The remarks have been condemned by WHO expert Peter Daszak, who responded by requesting people not to “rely too much on US intel”.
“Well now, this. Joe Biden has to look tough on China. Please don’t rely too much on US intel: increasingly disengaged under Trump and frankly wrong on many aspects,” he said, in a tweet.
Weeks after a team of World Health Organization experts launched a probe into the origin of the COVID-19 in Wuhan, on Tuesday, it said that there is no evidence of coronavirus circulation in any animal species in China.
Speaking at a press conference, Peter Ben Embarek, the head of the WHO mission in Wuhan, stated four hypotheses on how the virus spread but reiterated that “laboratory incident hypothesis is extremely unlikely to explain the introduction of the virus into the human population”.
“It has not been possible to pinpoint any animal species as a potential reservoir for this disease, and they indicate that currently and also back in 2019 it does not look like there was the circulation of the virus in any animal species in the country,” he said.
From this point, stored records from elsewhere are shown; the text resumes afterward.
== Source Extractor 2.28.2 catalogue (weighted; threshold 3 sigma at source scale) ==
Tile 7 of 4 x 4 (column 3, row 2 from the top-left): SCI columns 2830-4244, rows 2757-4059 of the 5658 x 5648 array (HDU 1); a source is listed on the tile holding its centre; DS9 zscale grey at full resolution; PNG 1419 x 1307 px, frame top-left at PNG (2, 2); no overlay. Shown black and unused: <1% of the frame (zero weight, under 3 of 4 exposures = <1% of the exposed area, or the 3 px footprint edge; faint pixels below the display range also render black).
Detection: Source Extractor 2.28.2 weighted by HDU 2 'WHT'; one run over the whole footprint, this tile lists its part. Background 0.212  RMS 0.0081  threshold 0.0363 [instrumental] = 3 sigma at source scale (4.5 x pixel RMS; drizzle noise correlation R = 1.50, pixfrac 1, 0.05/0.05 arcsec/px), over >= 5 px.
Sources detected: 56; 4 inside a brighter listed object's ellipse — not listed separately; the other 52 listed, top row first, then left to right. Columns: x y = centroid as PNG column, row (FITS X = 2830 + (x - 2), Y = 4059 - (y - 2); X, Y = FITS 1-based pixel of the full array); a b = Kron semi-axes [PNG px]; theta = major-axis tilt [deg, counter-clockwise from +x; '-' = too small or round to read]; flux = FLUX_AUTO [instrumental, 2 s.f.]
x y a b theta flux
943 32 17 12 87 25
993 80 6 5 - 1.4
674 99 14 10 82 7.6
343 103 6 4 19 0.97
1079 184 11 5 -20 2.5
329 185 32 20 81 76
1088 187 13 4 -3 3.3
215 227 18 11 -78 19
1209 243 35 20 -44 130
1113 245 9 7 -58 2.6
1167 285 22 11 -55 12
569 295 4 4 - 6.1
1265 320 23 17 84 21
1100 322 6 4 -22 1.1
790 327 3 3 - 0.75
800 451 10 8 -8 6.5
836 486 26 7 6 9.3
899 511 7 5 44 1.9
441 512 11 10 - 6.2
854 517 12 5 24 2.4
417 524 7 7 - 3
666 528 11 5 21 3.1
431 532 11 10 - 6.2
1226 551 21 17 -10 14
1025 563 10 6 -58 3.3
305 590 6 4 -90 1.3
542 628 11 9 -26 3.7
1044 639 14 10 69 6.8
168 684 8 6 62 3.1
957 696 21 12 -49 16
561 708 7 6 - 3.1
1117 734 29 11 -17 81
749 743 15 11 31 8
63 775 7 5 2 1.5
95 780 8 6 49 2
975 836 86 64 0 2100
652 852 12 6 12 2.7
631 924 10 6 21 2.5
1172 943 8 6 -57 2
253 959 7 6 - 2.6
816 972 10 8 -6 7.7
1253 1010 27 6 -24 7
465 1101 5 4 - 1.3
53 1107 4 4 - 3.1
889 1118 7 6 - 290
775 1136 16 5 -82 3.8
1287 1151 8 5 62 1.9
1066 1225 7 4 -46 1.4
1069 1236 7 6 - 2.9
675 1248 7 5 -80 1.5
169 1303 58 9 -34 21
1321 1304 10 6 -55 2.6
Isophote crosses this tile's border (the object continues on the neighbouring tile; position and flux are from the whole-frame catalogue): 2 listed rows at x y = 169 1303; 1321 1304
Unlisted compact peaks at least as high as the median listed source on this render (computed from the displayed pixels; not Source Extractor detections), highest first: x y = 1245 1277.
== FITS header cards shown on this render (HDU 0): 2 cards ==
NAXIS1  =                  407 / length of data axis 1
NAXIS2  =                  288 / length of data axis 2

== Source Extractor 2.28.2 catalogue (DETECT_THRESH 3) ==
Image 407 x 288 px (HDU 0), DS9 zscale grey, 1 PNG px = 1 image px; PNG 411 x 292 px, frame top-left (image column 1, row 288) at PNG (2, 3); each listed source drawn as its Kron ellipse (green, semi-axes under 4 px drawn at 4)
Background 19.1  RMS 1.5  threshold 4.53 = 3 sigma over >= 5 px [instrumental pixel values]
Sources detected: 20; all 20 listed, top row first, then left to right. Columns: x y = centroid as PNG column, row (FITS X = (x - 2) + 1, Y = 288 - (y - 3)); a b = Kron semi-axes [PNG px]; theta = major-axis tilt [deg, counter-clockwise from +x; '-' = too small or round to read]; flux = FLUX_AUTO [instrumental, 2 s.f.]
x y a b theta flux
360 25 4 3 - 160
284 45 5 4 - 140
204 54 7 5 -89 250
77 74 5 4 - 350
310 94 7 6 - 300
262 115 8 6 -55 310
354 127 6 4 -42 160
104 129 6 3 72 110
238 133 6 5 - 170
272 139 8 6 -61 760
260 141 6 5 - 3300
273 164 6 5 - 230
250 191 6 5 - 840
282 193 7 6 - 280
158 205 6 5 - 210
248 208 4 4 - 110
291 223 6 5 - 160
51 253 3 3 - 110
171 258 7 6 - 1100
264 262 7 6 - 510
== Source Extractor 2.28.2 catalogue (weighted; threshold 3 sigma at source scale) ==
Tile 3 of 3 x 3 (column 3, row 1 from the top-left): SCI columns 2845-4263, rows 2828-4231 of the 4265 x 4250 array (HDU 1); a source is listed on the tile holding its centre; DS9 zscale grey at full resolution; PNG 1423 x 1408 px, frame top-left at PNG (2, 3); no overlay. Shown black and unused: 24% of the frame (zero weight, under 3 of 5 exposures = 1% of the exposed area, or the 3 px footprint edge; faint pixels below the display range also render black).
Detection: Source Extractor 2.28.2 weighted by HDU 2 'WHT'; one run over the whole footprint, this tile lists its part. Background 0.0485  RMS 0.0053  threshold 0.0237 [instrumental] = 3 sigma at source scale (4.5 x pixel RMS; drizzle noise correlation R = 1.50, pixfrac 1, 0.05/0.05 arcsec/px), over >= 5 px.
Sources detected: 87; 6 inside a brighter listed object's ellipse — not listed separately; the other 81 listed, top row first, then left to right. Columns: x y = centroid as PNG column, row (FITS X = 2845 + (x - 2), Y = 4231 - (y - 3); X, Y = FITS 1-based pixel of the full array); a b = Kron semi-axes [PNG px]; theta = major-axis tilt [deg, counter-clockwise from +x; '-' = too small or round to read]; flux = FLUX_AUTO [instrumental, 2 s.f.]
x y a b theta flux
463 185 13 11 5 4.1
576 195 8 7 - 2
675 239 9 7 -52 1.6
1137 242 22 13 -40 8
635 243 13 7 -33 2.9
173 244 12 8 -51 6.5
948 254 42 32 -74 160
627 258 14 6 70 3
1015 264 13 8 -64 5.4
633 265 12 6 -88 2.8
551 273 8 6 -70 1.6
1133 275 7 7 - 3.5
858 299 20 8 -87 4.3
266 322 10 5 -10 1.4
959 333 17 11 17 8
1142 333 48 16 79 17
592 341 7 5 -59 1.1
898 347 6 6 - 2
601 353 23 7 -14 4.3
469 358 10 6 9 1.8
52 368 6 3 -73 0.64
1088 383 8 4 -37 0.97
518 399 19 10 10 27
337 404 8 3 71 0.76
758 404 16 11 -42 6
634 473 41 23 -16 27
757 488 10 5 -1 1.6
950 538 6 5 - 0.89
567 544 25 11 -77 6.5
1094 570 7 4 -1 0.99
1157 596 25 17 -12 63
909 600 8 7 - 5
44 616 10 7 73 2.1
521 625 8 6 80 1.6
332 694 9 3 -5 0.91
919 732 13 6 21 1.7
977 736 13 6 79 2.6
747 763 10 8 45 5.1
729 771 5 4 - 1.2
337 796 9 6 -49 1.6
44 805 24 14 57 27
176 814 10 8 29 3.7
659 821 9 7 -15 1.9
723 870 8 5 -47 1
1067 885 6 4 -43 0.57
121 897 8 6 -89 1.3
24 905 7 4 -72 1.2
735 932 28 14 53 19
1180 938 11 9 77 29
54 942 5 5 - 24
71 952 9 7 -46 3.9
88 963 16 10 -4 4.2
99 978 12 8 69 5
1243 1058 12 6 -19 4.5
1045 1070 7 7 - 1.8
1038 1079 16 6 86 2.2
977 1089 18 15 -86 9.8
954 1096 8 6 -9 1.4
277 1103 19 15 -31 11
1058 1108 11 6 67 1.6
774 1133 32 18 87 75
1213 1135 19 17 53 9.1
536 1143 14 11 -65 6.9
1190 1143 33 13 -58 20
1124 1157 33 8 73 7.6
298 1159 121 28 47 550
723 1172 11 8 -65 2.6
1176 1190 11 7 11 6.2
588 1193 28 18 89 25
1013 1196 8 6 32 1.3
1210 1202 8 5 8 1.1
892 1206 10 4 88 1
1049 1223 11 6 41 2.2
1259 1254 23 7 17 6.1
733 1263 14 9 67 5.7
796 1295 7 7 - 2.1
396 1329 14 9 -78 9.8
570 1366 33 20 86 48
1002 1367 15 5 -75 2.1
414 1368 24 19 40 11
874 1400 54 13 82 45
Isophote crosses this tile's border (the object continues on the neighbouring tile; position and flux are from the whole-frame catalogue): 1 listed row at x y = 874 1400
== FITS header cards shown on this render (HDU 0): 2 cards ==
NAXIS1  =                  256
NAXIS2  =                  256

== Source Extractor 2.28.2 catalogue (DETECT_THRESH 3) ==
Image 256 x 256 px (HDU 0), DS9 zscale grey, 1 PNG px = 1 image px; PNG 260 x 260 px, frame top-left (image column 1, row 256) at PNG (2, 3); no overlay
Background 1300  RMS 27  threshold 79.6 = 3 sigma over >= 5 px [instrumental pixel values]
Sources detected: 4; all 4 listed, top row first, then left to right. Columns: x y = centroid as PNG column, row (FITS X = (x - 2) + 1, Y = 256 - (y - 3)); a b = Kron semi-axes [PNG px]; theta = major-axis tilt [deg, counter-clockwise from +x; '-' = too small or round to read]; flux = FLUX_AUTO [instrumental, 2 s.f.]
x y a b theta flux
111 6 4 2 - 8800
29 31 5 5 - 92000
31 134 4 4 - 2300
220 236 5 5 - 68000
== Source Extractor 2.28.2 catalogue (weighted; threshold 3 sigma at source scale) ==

He further said that “four main hypotheses or groups of hypotheses” have been identified on how the COVID-19 virus might have introduced among the humans.
The four key hypothesis are: direct zoonotic spillover; introduction through intermediary host species; food chain, frozen food products, surface transmission; and finally a laboratory-related incident, he explained.
“Our initial findings suggest that introduction through an intermediary host species is the most likely passway and one that will require more studies and more specific targeted research … The findings suggest that a laboratory incident hypothesis is extremely unlikely to explain the introduction of the virus into the human population,” he said.
Speaking on whether the virus got leaked from Wuhan’s institute of virology, he said, “We also looked at Wuhan’s institute of virology … the laboratory and the state of the laboratory, and it was very unlikely that anything could escape from such a place. We also know that lab incidents are, of course, extremely rare.”